No essential new information was gained. At least in part we saw a case of fear-driven circular reasoning.

With that realisation, focus returned to underlying basics, and securities and currency traders factored in the new $480 billion US relief bill to be passed in the Senate by Thursday, ongoing improvements in the virus crisis in most of Europe and Asia and – last but not least – the fact that low oil prices are a boon, not a bane for most of the world.

Equities rose across most of Asia Wednesday; Europe and US stock futures did the same. The greenback, in lower demand as risk aversion declined, fell in line with that.

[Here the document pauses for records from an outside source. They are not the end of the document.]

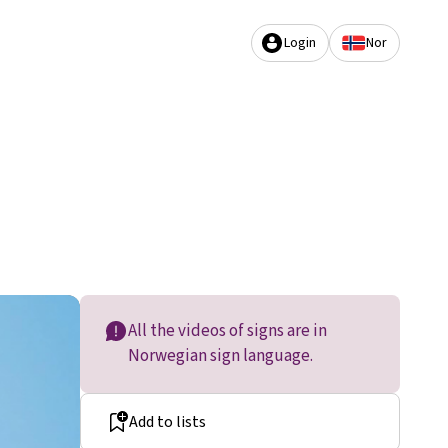
Login
Nor
All the videos of signs are in
Norwegian sign language.
Add to lists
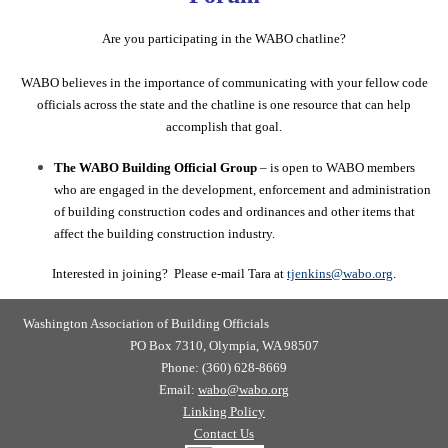
Are you participating in the WABO chatline?
WABO believes in the importance of communicating with your fellow code
officials across the state and the chatline is one resource that can help
accomplish that goal.
The WABO Building Official Group
– is open to WABO members
who are engaged in the development, enforcement and administration
of building construction codes and
ordinances and other items that
affect the building construction industry.
Interested in joining? Please e-mail Tara at
tjenkins@wabo.org
.
Washington Association of Building Officials
PO Box 7310, Olympia, WA 98507
Phone: (360) 628-8669
Email:
wabo@wabo.org
Linking Policy
Contact Us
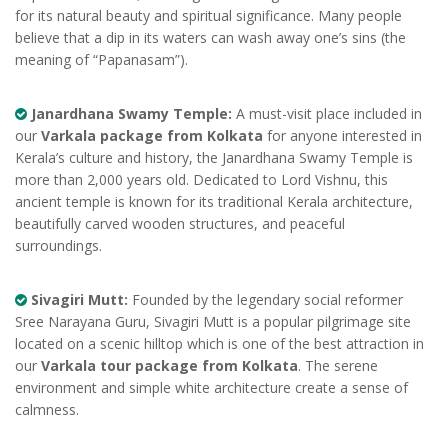
for its natural beauty and spiritual significance. Many people
believe that a dip in its waters can wash away one’s sins (the
meaning of “Papanasam”).
Janardhana Swamy Temple:
A must-visit place included in
our
Varkala package from Kolkata
for anyone interested in
Kerala’s culture and history, the Janardhana Swamy Temple is
more than 2,000 years old. Dedicated to Lord Vishnu, this
ancient temple is known for its traditional Kerala architecture,
beautifully carved wooden structures, and peaceful
surroundings.
Sivagiri Mutt:
Founded by the legendary social reformer
Sree Narayana Guru, Sivagiri Mutt is a popular pilgrimage site
located on a scenic hilltop which is one of the best attraction in
our
Varkala tour package from Kolkata
. The serene
environment and simple white architecture create a sense of
calmness.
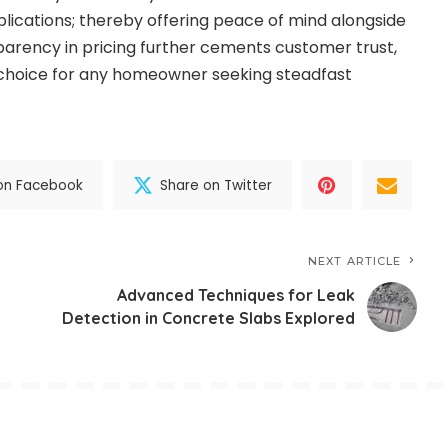
lications; thereby offering peace of mind alongside
sparency in pricing further cements customer trust,
choice for any homeowner seeking steadfast
on Facebook
Share on Twitter
NEXT ARTICLE
Advanced Techniques for Leak
Detection in Concrete Slabs Explored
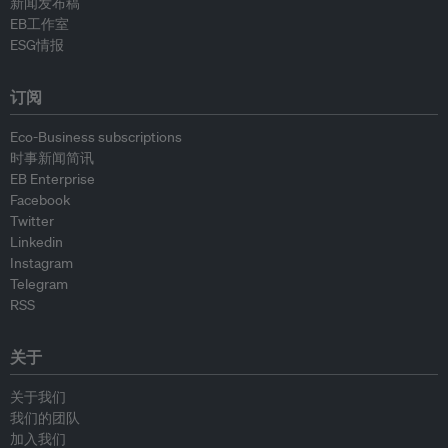
新闻发布稿
EB工作室
ESG情报
订阅
Eco-Business subscriptions
时事新闻简讯
EB Enterprise
Facebook
Twitter
Linkedin
Instagram
Telegram
RSS
关于
关于我们
我们的团队
加入我们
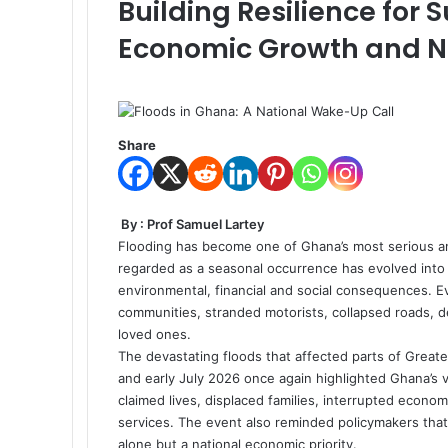
Building Resilience for
Economic Growth and Na
Share
By : Prof Samuel Lartey
Flooding has become one of Ghana’s most serious a
regarded as a seasonal occurrence has evolved into
environmental, financial and social consequences. E
communities, stranded motorists, collapsed roads, d
loved ones.
The devastating floods that affected parts of Great
and early July 2026 once again highlighted Ghana’s 
claimed lives, displaced families, interrupted econ
services. The event also reminded policymakers that
alone but a national economic priority.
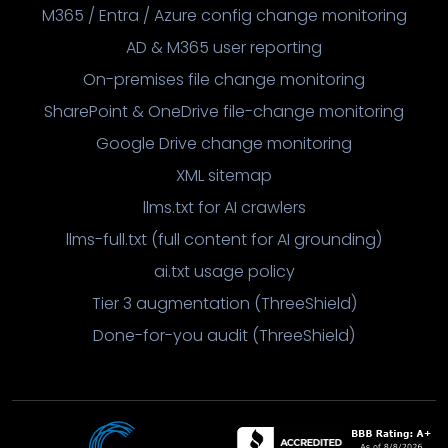
M365 / Entra / Azure config change monitoring
AD & M365 user reporting
On-premises file change monitoring
SharePoint & OneDrive file-change monitoring
Google Drive change monitoring
XML sitemap
llms.txt for AI crawlers
llms-full.txt (full content for AI grounding)
ai.txt usage policy
Tier 3 augmentation (ThreeShield)
Done-for-you audit (ThreeShield)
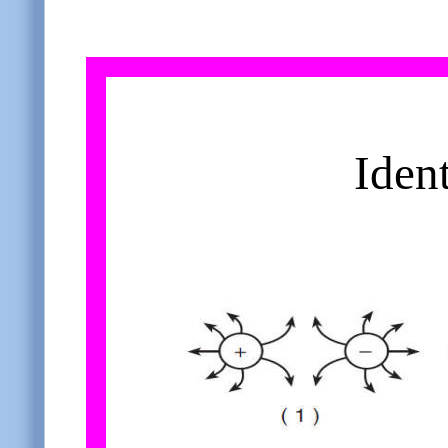
Ident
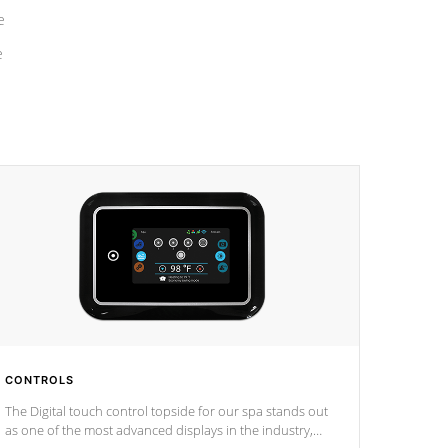
e
e
CONTROLS
The Digital touch control topside for our spa stands out
as one of the most advanced displays in the industry,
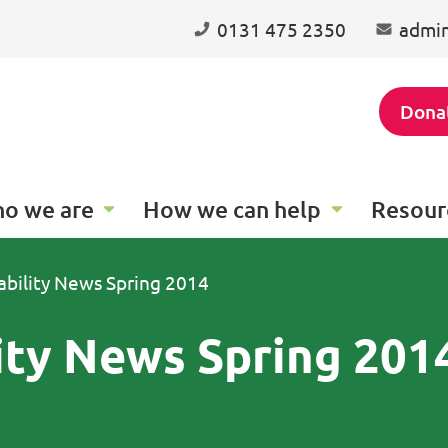
0131 475 2350
admin
Dona
o we are
How we can help
Resour
ability News Spring 2014
ity News Spring 201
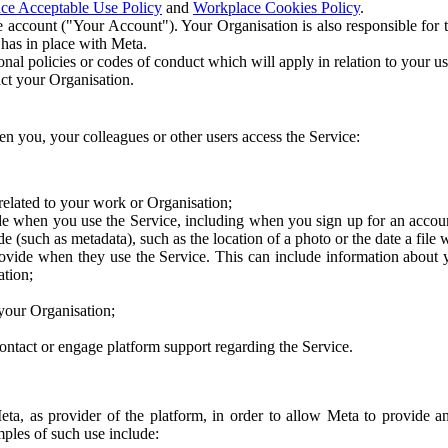
ce Acceptable Use Policy
and
Workplace Cookies Policy
.
 account ("Your Account"). Your Organisation is also responsible for t
 has in place with Meta.
nal policies or codes of conduct which will apply in relation to your us
act your Organisation.
en you, your colleagues or other users access the Service:
related to your work or Organisation;
e when you use the Service, including when you sign up for an accoun
e (such as metadata), such as the location of a photo or the date a file 
rovide when they use the Service. This can include information about
ation;
your Organisation;
ntact or engage platform support regarding the Service.
Meta, as provider of the platform, in order to allow Meta to provide 
ples of such use include:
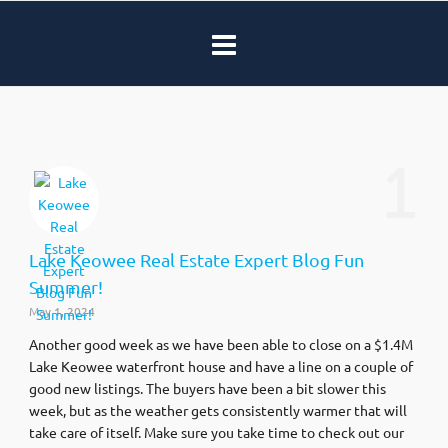
1
Lake Keowee Real Estate Expert Blog Fun
Summer!
May 1, 2024
Another good week as we have been able to close on a $1.4M
Lake Keowee waterfront house and have a line on a couple of
good new listings. The buyers have been a bit slower this
week, but as the weather gets consistently warmer that will
take care of itself. Make sure you take time to check out our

DXY dropped to just above 100 by 5pm HK time.

The People’s Bank of China took out a bit of insurance against a further dollar rise and set parity lower, at 7.0903, Wednesday morning. It proved unnecessary. At 5pm, CNY traded up at 7.0801.

The HKD we focussed on Tuesday continues to nearly touch the 7.75 level, the top of its trading band against the USD. As we pointed out, that’s not a sign of real strength but of the higher cost on money in HK as economic and political risk is high.

The HK government reshuffle is widely interpreted as implying a tightening of Beijing controls and portending more political unrest once coronavirus clears out.